=== Data to examine ===
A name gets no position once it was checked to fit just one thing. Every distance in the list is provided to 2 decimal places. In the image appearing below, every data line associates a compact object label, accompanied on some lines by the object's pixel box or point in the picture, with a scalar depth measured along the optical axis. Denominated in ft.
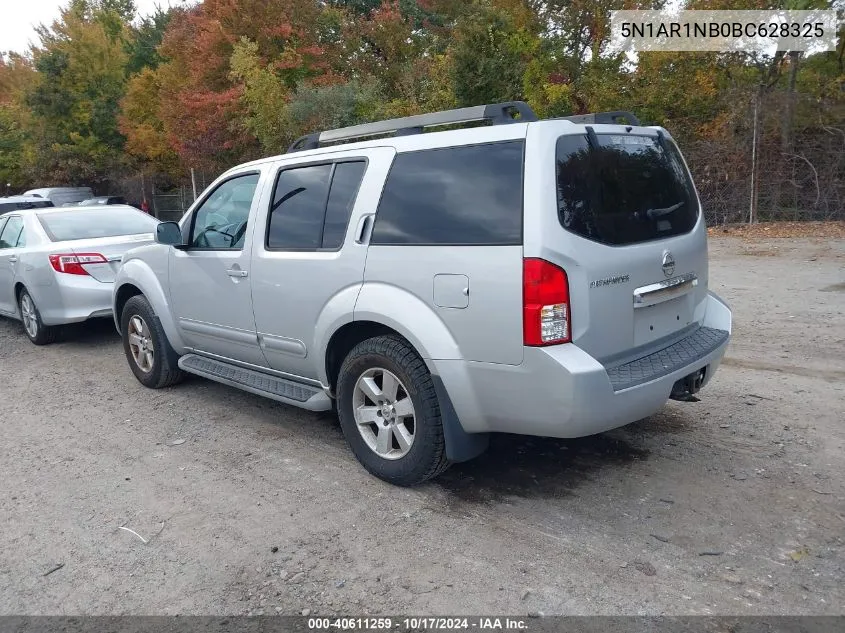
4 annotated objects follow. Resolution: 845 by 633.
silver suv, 11.16
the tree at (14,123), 124.16
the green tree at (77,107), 109.29
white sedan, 25.23
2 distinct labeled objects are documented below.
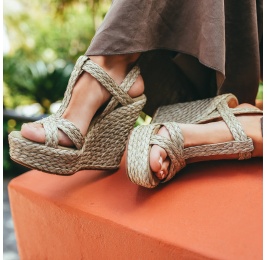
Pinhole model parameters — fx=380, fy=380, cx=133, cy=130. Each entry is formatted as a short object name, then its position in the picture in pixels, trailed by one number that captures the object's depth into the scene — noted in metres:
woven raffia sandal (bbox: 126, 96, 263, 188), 0.80
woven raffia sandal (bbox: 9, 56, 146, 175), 0.83
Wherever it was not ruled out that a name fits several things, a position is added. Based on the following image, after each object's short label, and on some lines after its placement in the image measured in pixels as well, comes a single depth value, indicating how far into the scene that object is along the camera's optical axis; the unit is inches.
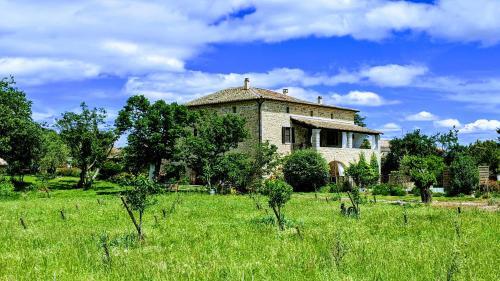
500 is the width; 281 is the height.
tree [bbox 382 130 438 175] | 2424.7
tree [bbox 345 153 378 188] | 1812.3
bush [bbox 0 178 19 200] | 1376.7
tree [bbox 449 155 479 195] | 1549.0
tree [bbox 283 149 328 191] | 1747.0
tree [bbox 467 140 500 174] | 2244.2
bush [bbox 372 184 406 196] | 1619.1
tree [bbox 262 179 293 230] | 705.6
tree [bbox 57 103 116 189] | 1903.3
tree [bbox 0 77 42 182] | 1782.7
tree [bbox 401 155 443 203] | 1190.3
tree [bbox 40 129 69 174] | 1985.7
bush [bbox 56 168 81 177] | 2933.1
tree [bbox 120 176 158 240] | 579.5
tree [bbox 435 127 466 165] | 2423.7
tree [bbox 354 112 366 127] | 2951.8
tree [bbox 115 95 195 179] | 1632.6
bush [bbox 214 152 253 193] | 1587.1
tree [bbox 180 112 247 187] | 1608.9
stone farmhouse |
===
What this task involves
Copying begins at the line that holds "bush [bbox 0 178 19 200] | 1376.7" and ends at the last line of the data above, with both included and each line kept exactly.

Response to the task
bush [bbox 0 178 19 200] | 1376.7
tree [bbox 449 155 479 195] | 1549.0
tree [bbox 283 149 328 191] | 1747.0
tree [bbox 467 140 500 174] | 2244.2
bush [bbox 372 184 406 196] | 1619.1
tree [bbox 262 179 293 230] | 705.6
tree [bbox 57 103 116 189] | 1903.3
tree [bbox 0 77 42 182] | 1782.7
tree [bbox 401 155 443 203] | 1190.3
tree [bbox 40 129 69 174] | 1985.7
bush [bbox 56 168 81 177] | 2933.1
tree [bbox 120 176 158 240] | 579.5
tree [bbox 435 127 466 165] | 2423.7
tree [bbox 354 112 366 127] | 2951.8
tree [bbox 115 95 195 179] | 1632.6
bush [bbox 214 152 253 193] | 1587.1
tree [bbox 180 112 247 187] | 1608.9
stone farmhouse |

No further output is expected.